> **Saved data entries**

- Opening Delimiter -

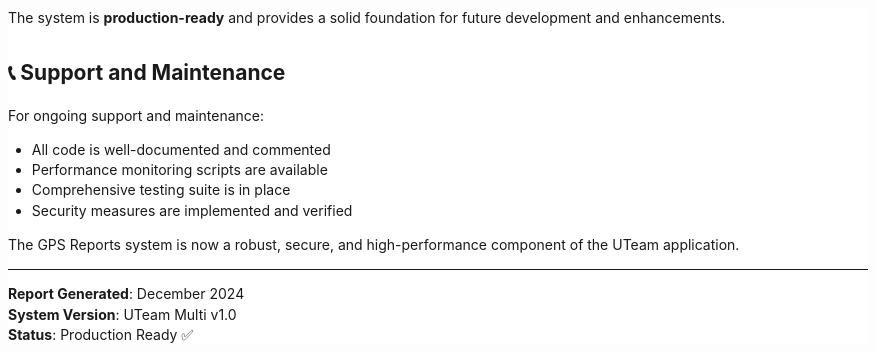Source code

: The system is **production-ready** and provides a solid foundation for future development and enhancements.

## 📞 Support and Maintenance

For ongoing support and maintenance:
- All code is well-documented and commented
- Performance monitoring scripts are available
- Comprehensive testing suite is in place
- Security measures are implemented and verified

The GPS Reports system is now a robust, secure, and high-performance component of the UTeam application.

---

**Report Generated**: December 2024  
**System Version**: UTeam Multi v1.0  
**Status**: Production Ready ✅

- Closing Delimiter -

> **Problem to solve**
Reproduce the material above line for line, leaving out the pictures.

> **The completed task**
Source code

: The system is **production-ready** and provides a solid foundation for future development and enhancements.

## 📞 Support and Maintenance

For ongoing support and maintenance:
- All code is well-documented and commented
- Performance monitoring scripts are available
- Comprehensive testing suite is in place
- Security measures are implemented and verified

The GPS Reports system is now a robust, secure, and high-performance component of the UTeam application.

---

**Report Generated**: December 2024  
**System Version**: UTeam Multi v1.0  
**Status**: Production Ready ✅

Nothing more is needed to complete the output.